▸ PROBLEMS TO WORK ON:
A. In the glossary, what is the expansion of the abbreviation TTRC?
B. List the example placeholders that the glossary's section on placeholder notation gives when it first introduces placeholders.

▸ QUOTED PASSAGE:

Chapter contents

Glossary

This glossary covers terms used across the entire book: in chapters and appendices.

If a term is kept in its original English form (for example, Bus factor, OpenAPI, CI/CD), that is intentional: it keeps the book compatible with common engineering vocabulary and with search.

Abbreviations#

ADR: Architecture Decision Record — a document that captures an architecture decision, context, and rationale.
AI: Artificial Intelligence — here: models and tools that power agents.
AC: Acceptance Criteria — what counts as accepted and how to validate it.
API: Application Programming Interface — the contract between services/clients.
Bus factor: how many people can drop out before work stops; practically: how many people can complete a critical task without escalating to a single expert.
CI/CD: Continuous Integration / Continuous Delivery — build/test/delivery pipeline.
DoD: Definition of Done — verifiable “done” criteria for a task/iteration.
CTO: Chief Technology Officer.
DevOps: practices and a role between development and operations (delivery, infrastructure, automation).
FTE: Full-Time Equivalent — capacity unit for modeling.
HR: Human Resources.
IaC: Infrastructure as Code — managing infrastructure via code (Terraform/Ansible, etc.).
KPI: Key Performance Indicator.
MTTD: Mean Time To Detect — average time to detect an incident.
MTTR: Mean Time To Resolve/Recover — average time to recover from an incident.
NFR: Non-Functional Requirements — performance, reliability, security, maintainability, etc.
GraphQL: a query language and schema for APIs; in this book used as an API contract format.
OpenAPI: a machine-readable API contract specification.
PII: Personally Identifiable Information.
PR: Pull Request — change proposal + review + checks -> merge.
RFC: Request for Comments — a document/process for discussing changes (often cross-team/architectural).
ROI: Return on Investment.
SRE: Site Reliability Engineering.
SLA: Service Level Agreement.
SLI: Service Level Indicator.
SLO: Service Level Objective.
TCO: Total Cost of Ownership.
TTRC: Time To Root Cause.
VP Engineering: engineering leader (VP of Engineering).
VPN: Virtual Private Network.

Placeholder notation#

This book often uses placeholders (stub values) in angle brackets—for example, <WINDOW>, <THRESHOLD>, <TTRC_SECONDS>.

Rules:

Format: <UPPER_SNAKE_CASE> with no spaces (for example, <WINDOW>, not < WINDOW >).
Meaning: placeholders are not “missing text” and should not be translated. They are variables you should replace with real thresholds/values.
Scope: placeholders appear in templates (prompts/SOP/runbooks/AC/DoD). In production artifacts, replace them or mark them explicitly as TBD.

▸ Bounding box coordinate data:
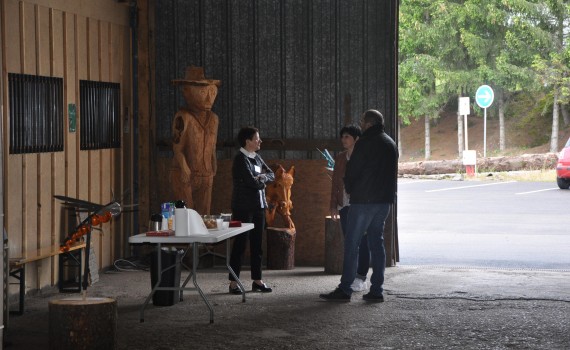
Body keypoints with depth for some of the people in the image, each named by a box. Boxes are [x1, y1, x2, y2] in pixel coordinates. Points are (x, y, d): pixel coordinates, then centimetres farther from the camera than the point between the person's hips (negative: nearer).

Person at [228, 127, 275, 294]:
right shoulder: (240, 159, -12)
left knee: (257, 244, 10)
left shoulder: (256, 158, 13)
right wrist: (263, 181, -1)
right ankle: (233, 282, 0)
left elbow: (271, 175, 13)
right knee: (240, 244, -5)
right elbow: (253, 182, -21)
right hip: (243, 207, -8)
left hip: (259, 206, 8)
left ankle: (257, 280, 16)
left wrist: (262, 177, -7)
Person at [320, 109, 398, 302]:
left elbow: (352, 170, -8)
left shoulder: (364, 143, -11)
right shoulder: (391, 144, 14)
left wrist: (349, 189, 9)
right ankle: (376, 290, 8)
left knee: (351, 244, -4)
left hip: (363, 200, -8)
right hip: (384, 200, 8)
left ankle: (345, 289, -5)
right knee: (377, 243, 10)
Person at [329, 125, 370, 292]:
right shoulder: (340, 158, 12)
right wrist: (334, 205, 11)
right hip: (345, 206, 5)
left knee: (362, 242, -3)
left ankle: (361, 277, 1)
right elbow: (335, 182, 15)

▸ ANSWERS TO THE EXERCISES:
A. Time To Root Cause.

B. <WINDOW>, <THRESHOLD>, <TTRC_SECONDS>